Columna de Opinión
El pasado 10 de septiembre, el mundo conmemoró el Día Internacional para la Prevención del Suicidio, un llamado a la conciencia sobre una de las problemáticas más silenciadas y dolorosas de la sociedad moderna. En México, la situación no es alentadora. De acuerdo a cifras del Instituto Nacional de Estadística y Geografía (INEGI), en 2023 se sucitaron 8 mil 837 suicidios, que representaron 1.1 % del total de muertes registradas. Esta cifra es solo la punta del iceberg de una crisis de salud mental que afecta, sobre todo, a jóvenes y hombres, quienes representan el mayor porcentaje de casos.
Las causas detrás del suicidio son múltiples y complejas. Depresión, ansiedad, abuso de sustancias, violencia, exclusión social y problemas económicos, son factores comunes que se entrelazan en la vida de quienes sienten que no hay salida. Sin embargo, más allá de las estadísticas, el suicidio es una tragedia que golpea no solo a la persona que toma la decisión, sino a sus seres queridos y a la sociedad en general. Cada vida perdida es un recordatorio doloroso de los vacíos y fallos en nuestros sistemas de apoyo.

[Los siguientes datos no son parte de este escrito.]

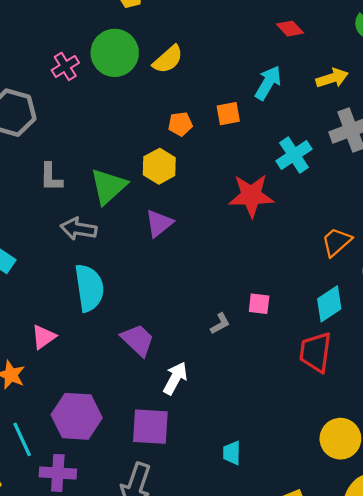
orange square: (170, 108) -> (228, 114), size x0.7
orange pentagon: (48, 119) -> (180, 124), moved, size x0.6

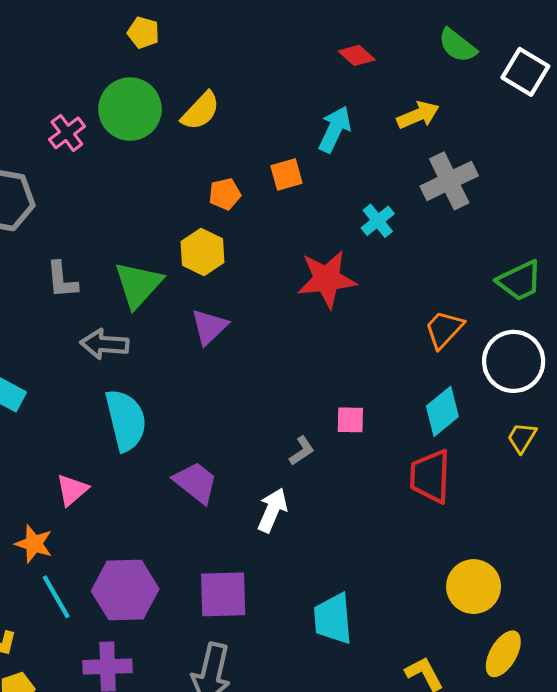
cyan cross: (294, 155) -> (378, 221), size x0.7
white arrow: (175, 378) -> (272, 510), moved
cyan line: (22, 439) -> (56, 597), moved
cyan trapezoid: (232, 453) -> (333, 619), size x1.6

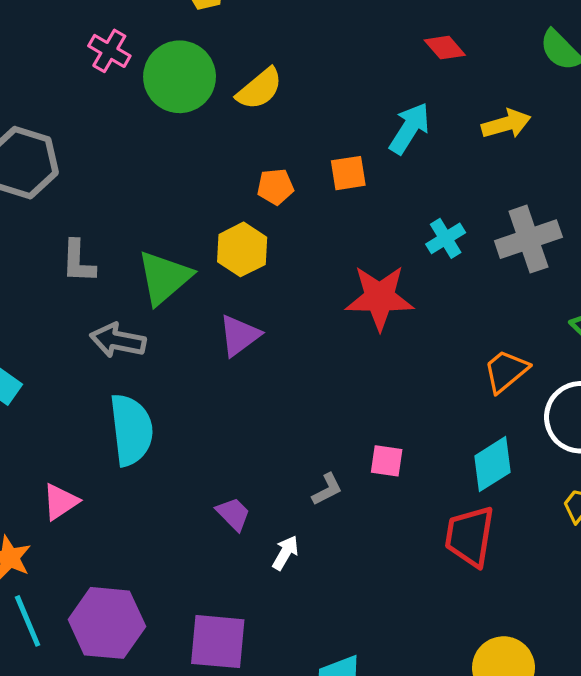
pink cross: (67, 133) -> (109, 51), moved, turned -30
gray cross: (449, 181) -> (528, 239), moved
purple trapezoid: (196, 482) -> (233, 514), moved, size x0.7
white arrow: (272, 510) -> (285, 553), size x0.7

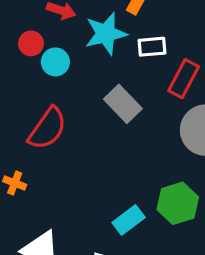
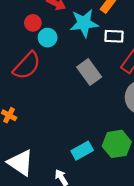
red semicircle: (47, 128) -> (27, 66), moved

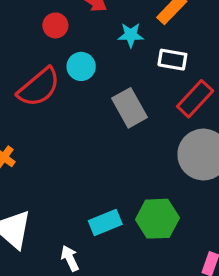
cyan star: (84, 23) -> (131, 35), size x0.6
cyan circle: (48, 38) -> (81, 66), moved

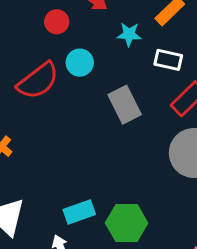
green hexagon: (157, 219) -> (127, 223), moved
cyan rectangle: (105, 222) -> (79, 212), moved

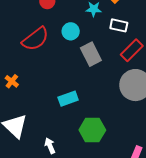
cyan circle: (80, 63) -> (71, 31), moved
cyan rectangle: (79, 212) -> (68, 99), moved

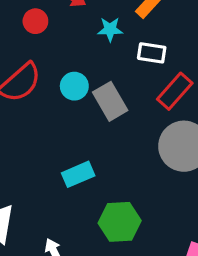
cyan circle: (71, 31) -> (74, 86), moved

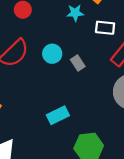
gray rectangle: (110, 101) -> (78, 63), size x0.6

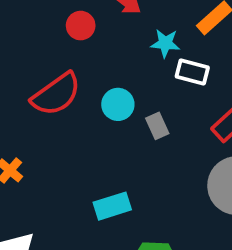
white rectangle: (105, 28) -> (192, 72), moved

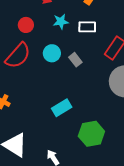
red circle: (81, 26) -> (26, 25), moved
cyan star: (165, 43) -> (61, 22), moved

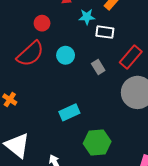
cyan star: (61, 22) -> (87, 17), moved
gray rectangle: (75, 60) -> (98, 67), moved

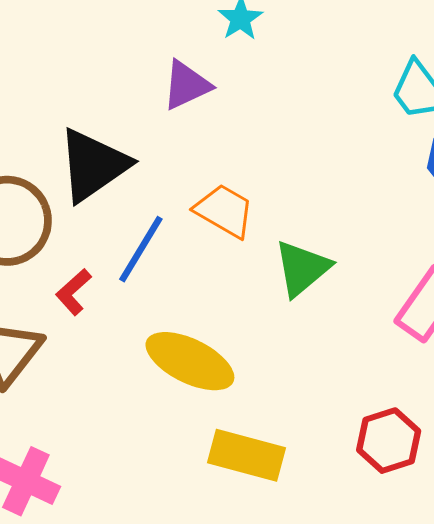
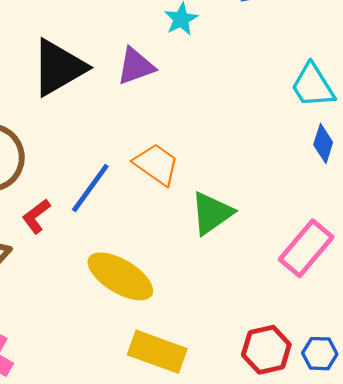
black triangle: (93, 165) -> (59, 68), moved

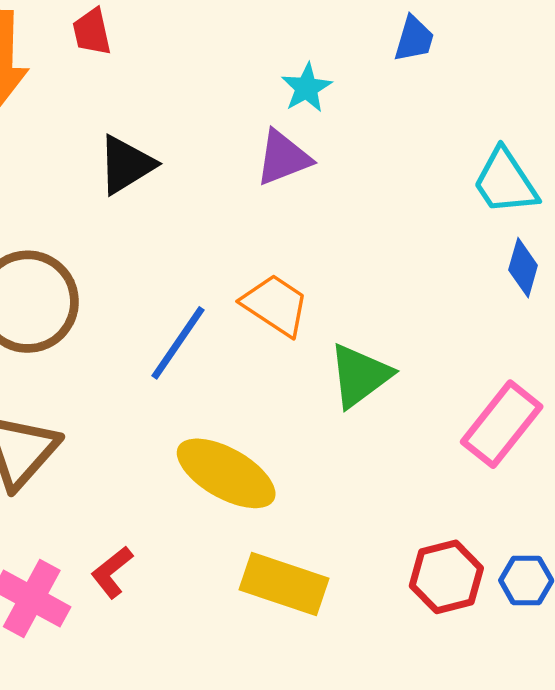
purple triangle: (136, 66) -> (283, 158), moved
black triangle: (59, 68) -> (126, 165), size x0.7
red L-shape: (36, 216) -> (112, 572), moved

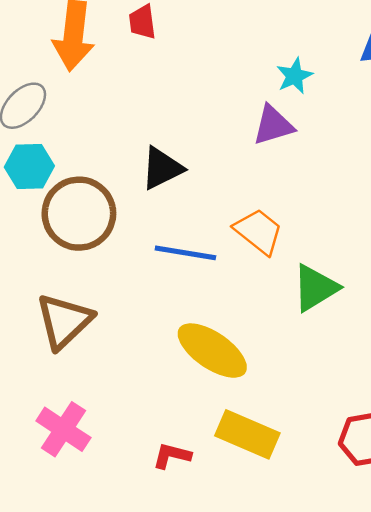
black triangle: (126, 165) -> (162, 168), moved
blue line: (178, 343) -> (185, 253), turned 60
red L-shape: (112, 572) -> (172, 456), moved, turned 48

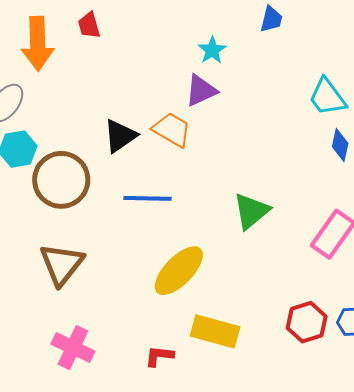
orange trapezoid: (258, 231) -> (172, 130), moved
yellow ellipse: (212, 351) -> (179, 271), turned -72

A pesar de las campañas y las iniciativas que buscan prevenirlo, en México existe un enorme vacío en la atención integral de la salud mental. La falta de recursos en el sistema de salud, el estigma social y la escasa educación sobre el tema, impiden que muchas personas reciban la ayuda que necesitan a tiempo. Aunque continuamente hay avances, como la inclusión de la salud mental en el marco de derechos humanos y el incremento de campañas de sensibilización, es evidente que no es suficiente.
Lo que hace falta en México es un enfoque más amplio y empático. Se requiere una mayor inversión en servicios de salud mental accesibles y de calidad, así como una educación más abierta sobre las enfermedades mentales, además de espacios de recreación y deporte para el desarrollo activo de cualquier persona. Es necesario que, desde las escuelas, los medios de comunicación y las políticas públicas, se promueva una conversación constante sobre el bienestar emocional. La empatía y la escucha activa deben ser pilares de una cultura que valore la vida, más allá de los estigmas.
Romper el silencio es el primer paso, pero debemos hacerlo con acciones concretas. El suicidio no es un destino inevitable; con apoyo, comprensión y compromiso, podemos salvar vidas y construir una sociedad donde nadie se sienta solo en su lucha. Las palabras y la empatía son, en muchos casos, lo que puede marcar la diferencia entre la vida y la muerte.